I learned (among many other things) that Grace was Protestant and Joseph Catholic, and they became closer friends over Grace’s desire to learn more about the Catholic Church. She was baptized on April 7th of 1916 and they planned to marry later that month, on Easter Sunday, but other events got in the way. I also learned that Joseph was a prolific poet, which will always endear me to someone. I also learned more about the Rising itself, and how the heroic deaths of the leaders was one of the main causes of the shift in popular opinion toward Irish Independence.
But even though I always found the last line “I loved so much that I could see His blood upon the rose” a little odd, I never thought to look into it. And then my friend found the poem by Joseph that it is referencing in the back of the Breviary. The poem runs thus:
I see his blood upon the rose And in the stars the glory of his eyes, His body gleams amid eternal snows, His tears fall from the skies.
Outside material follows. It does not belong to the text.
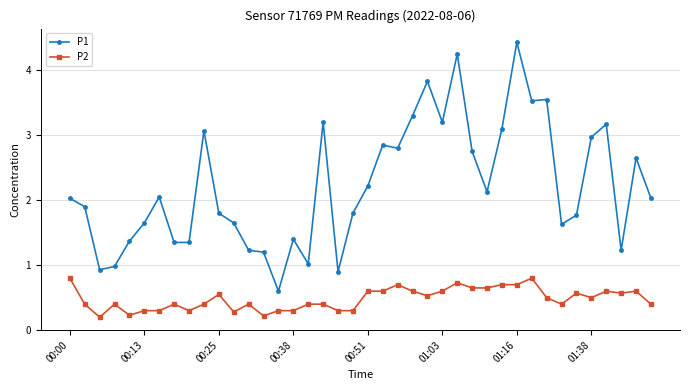

Which series has the widest spread of values?

P1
I see his face in every flower; The thunder and the singing of the birds Are but his voice-and carven by his power Rocks are his written words.
All pathways by his feet are worn, His strong heart stirs the ever-beating sea, His crown of thorns is twined with every thorn, His cross is every tree.
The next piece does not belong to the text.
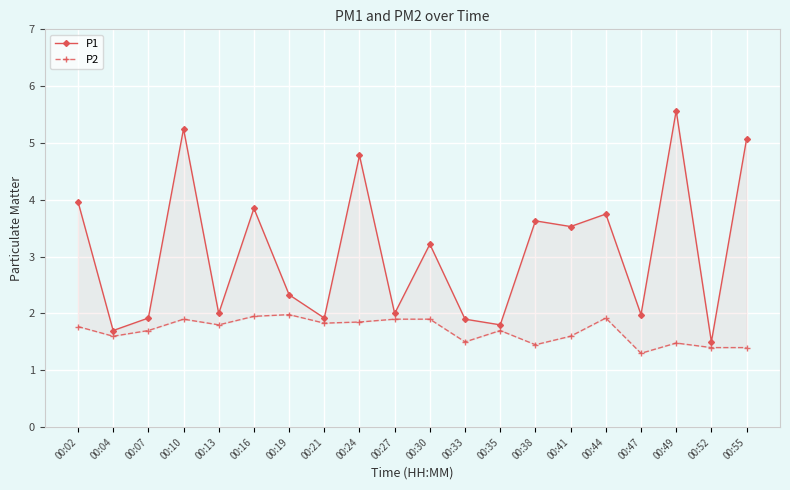

Reading right to left, transcribe all the data shown in this chart.

P1: 5.1	1.5	5.6	2.0	3.8	3.5	3.6	1.8	1.9	3.2	2.0	4.8	1.9	2.3	3.9	2.0	5.2	1.9	1.7	4.0
P2: 1.4	1.4	1.5	1.3	1.9	1.6	1.4	1.7	1.5	1.9	1.9	1.9	1.8	2.0	1.9	1.8	1.9	1.7	1.6	1.8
The unquenchable fire of the Irish will never cease to move me. The most oppressed and downtrodden nation, whose music and culture is heavy with a deep sense of sadness, also somehow will never give up their fierce hope and joy. I love so much what this lyric implies – that Joseph’s courage and strength came from a deep love and that that love was rooted in Christ. It’s really the only explanation of the kind of passionate and rebellious goodness that I can’t help seeing written through so much of their culture. It is a deeply and inextricably Christian thing to see and to suffer an enormous weight of darkness and to persevere stubbornly in hope: to follow the Crucified King on His way to Calvary. It’s not an exclusively Irish thing, it’s a Christian thing, but the Irish brand of it is very unique and, to me at least, uniquely moving.